The evidence is clear—there are major drawbacks to other voting systems
Yesterday Prime Minister Trudeau changed his tune—for the time being, at least—on electoral reform, telling his newly appointed minister handling the issue, that “changing the electoral system will not be in your mandate."
The prime minister, who promised electoral reform during the 2015 campaign, justified the change by saying that “a clear preference for a new electoral system, let alone a consensus, has not emerged. Furthermore, without a clear preference or a clear question, a referendum would not be in Canada’s interest.”
Changing the electoral system was always going to be more complicated than the promise made by the Liberals while campaigning. The first complication was whether the public should decide in a referendum—and it should have, had the government moved forward with electoral reform. Moreover, to make an informed decision about the fundamental issue of how we select our political representatives, Canadians must fully understand all the benefits and drawbacks to competing electoral systems.
Although they are not often discussed, there are a number of benefits to our current first-past-the-post system including the incentive for parties to offer broad platforms in order to entice enough constituents to cast votes for them. This is in contrast to a proportional representation (PR) system, where the likelihood of smaller and even fringe parties gaining representation is much greater.

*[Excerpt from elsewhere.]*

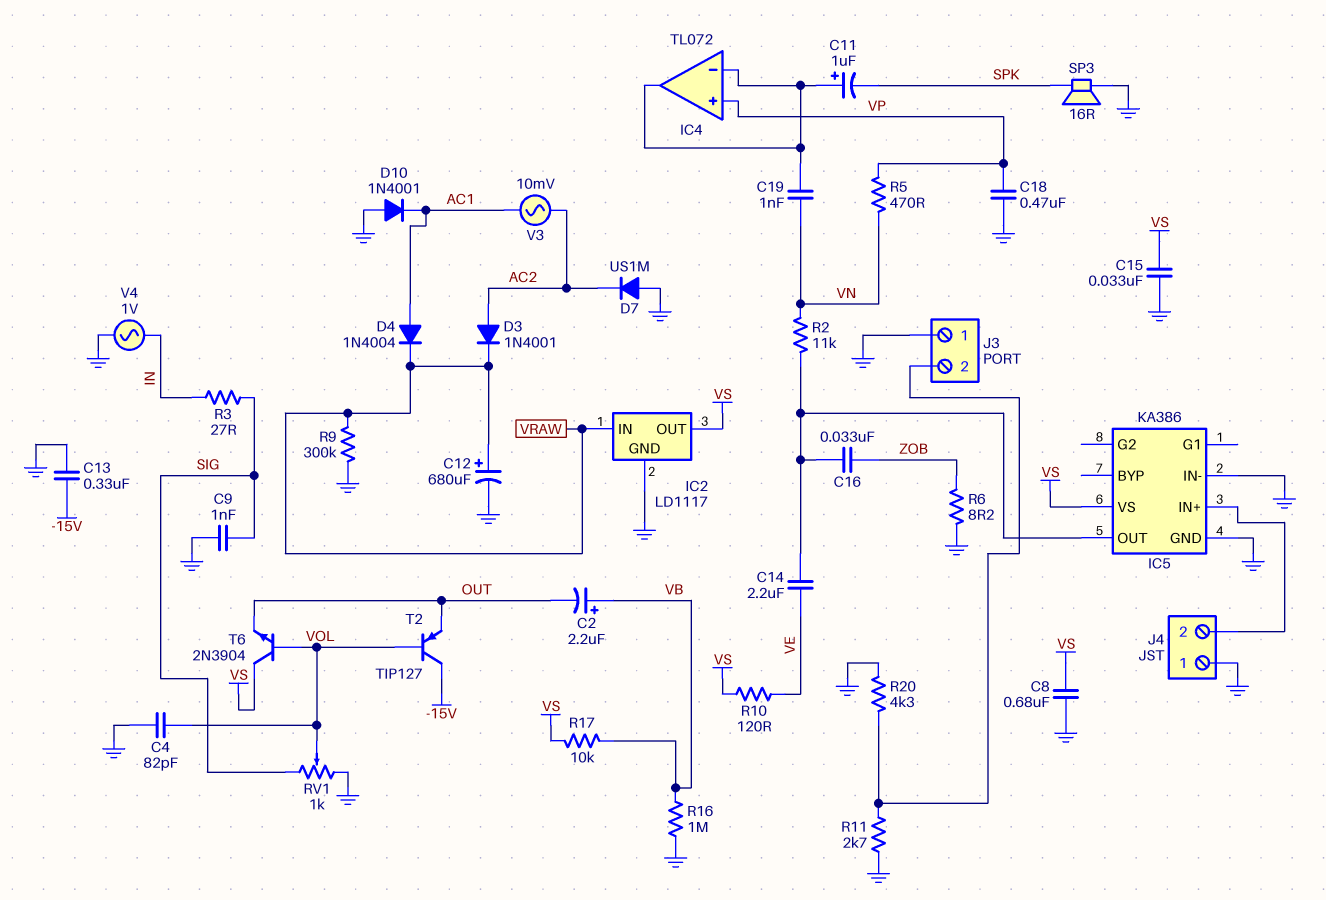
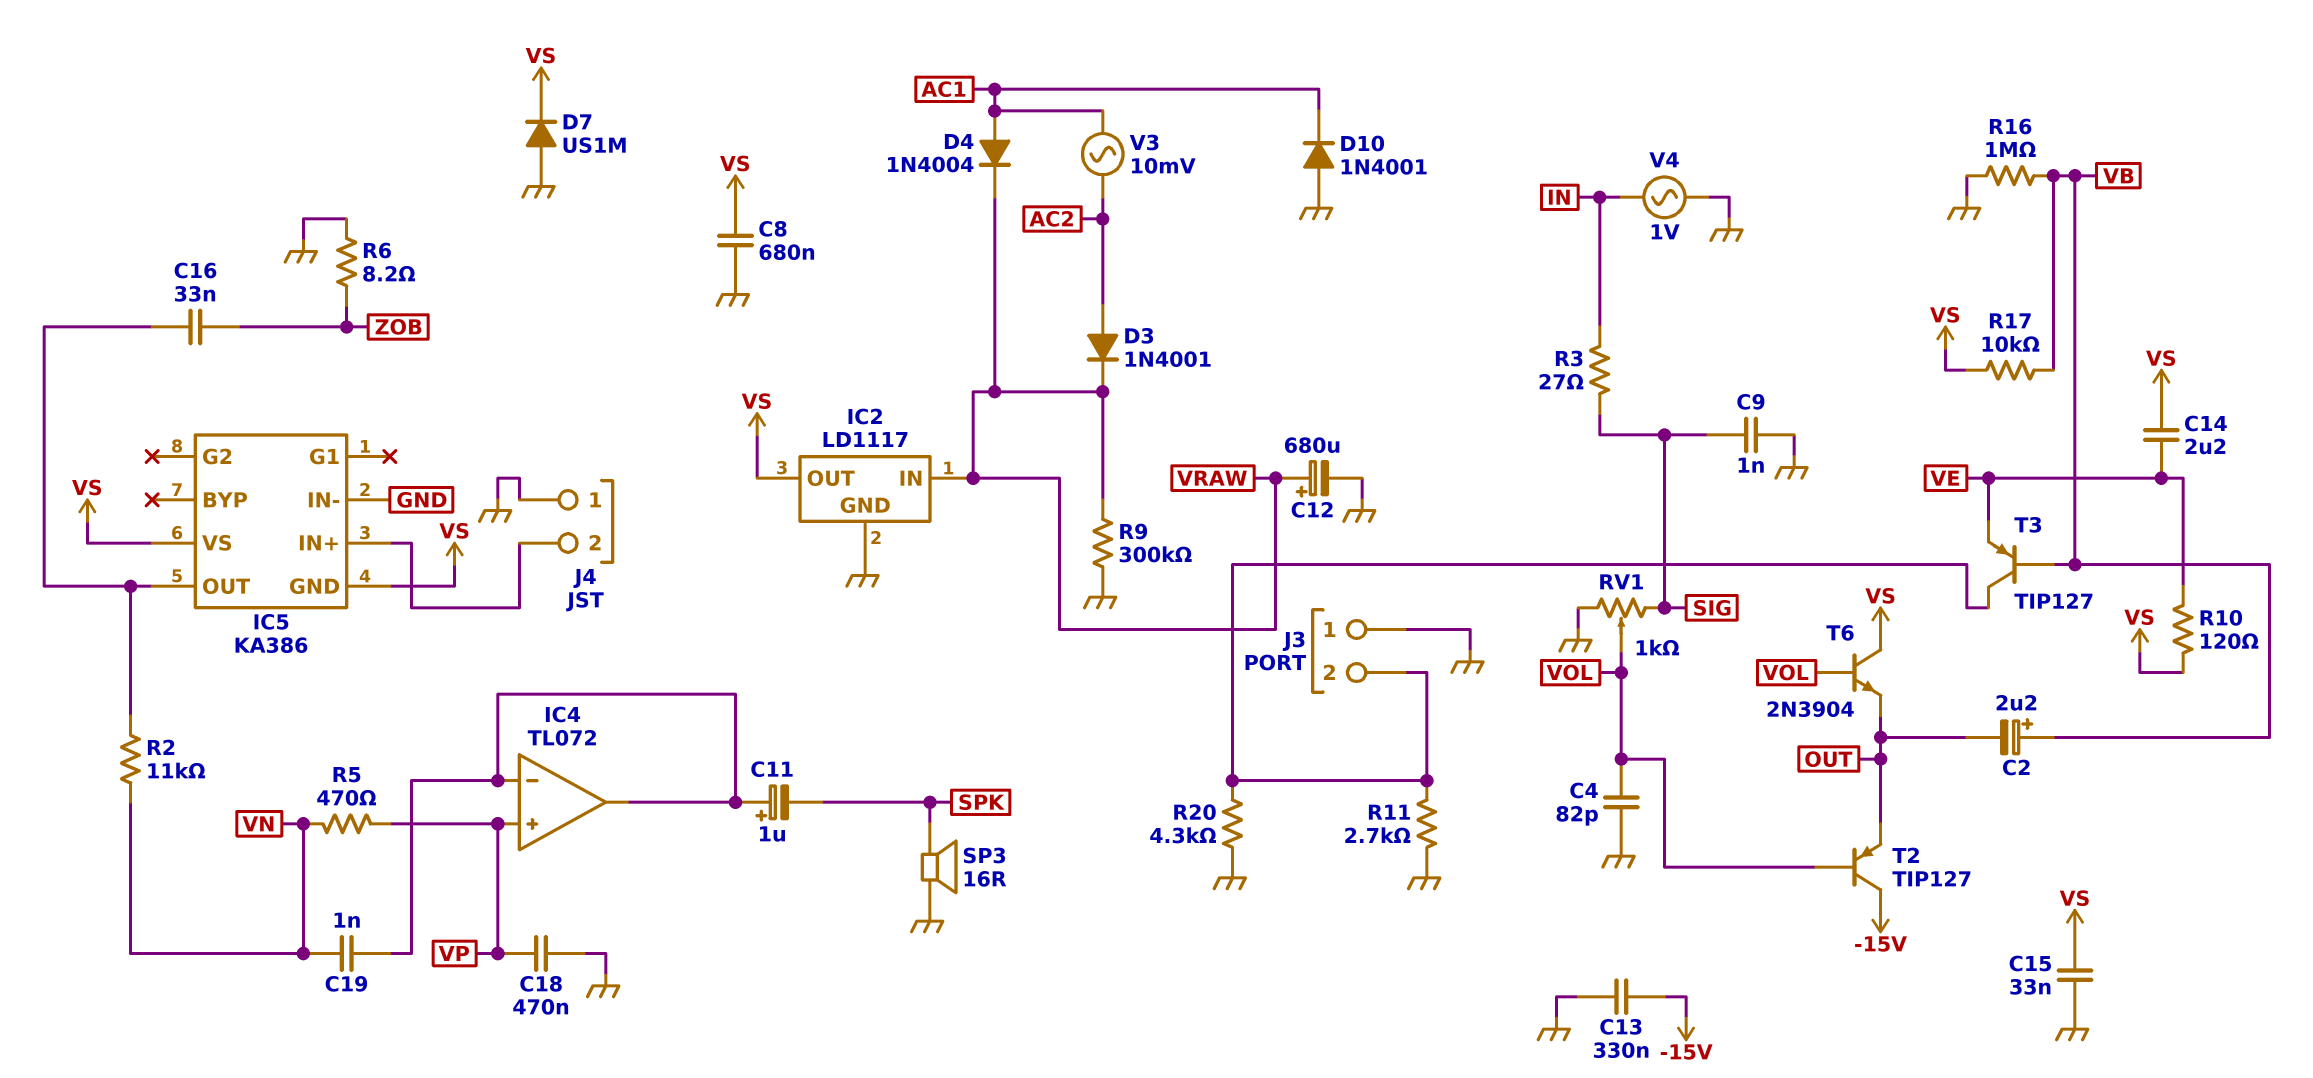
C14: 2.2uF (IC5/OUT, VE) -> 2.2uF (VE, VS)
D7: diode US1M (A GND, K AC2) -> diode US1M (A GND, K VS)
IC5 pin GND: GND -> VS
T3: none -> PNP TIP127 (B VB, C J3/2, E VE)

Which leads to one of the main drawbacks of PR systems—when more parties are elected to the legislature, we see more coalition governments. To form coalitions, larger parties must gain the support of smaller parties, often by capitulating on key issues. This produces another problem—higher levels of government spending and larger deficits.
For example, a recent study found that, from 2000 to 2014, the average size of central governments in countries with PR was almost 25 per cent larger than in countries with majoritarian/plurality election rules, similar to what Canada currently employs (see chart below). The study also found that PR countries tend to finance this extra spending by running larger deficits.
Other potential replacement electoral systems have drawbacks as well. Consider the alternative vote, which is the prime minister’s preference. This system would reduce the competitiveness of elections—a key attribute of healthy, functioning democracies.
In a recent study, we estimated the results of the seven Canadian federal elections between 1997 and 2015 using alternative vote electoral rules.
The study found that only one party—the Liberals—would have gained seats in every election. In fact, they would have gained an average of 19 seats per election. To a lesser extent, the NDP would have increased its seat totals in the more recent elections. Only the Conservatives would have lost seats every election.
The study also found that AV electoral rules would have changed the outcomes in a number of elections, including leading to a different party (the Liberals) winning in 2006.
A hasty change to our electoral system was not going to benefit Canadians. At the very least, it will take time for Canadians to understand all the costs and benefits of changing the way we vote for our political representatives. So while the federal government caused this uproar by hastily committing to changing the electoral system, it has clearly recognized the folly of its decision and walked away from an ill-conceived campaign promise.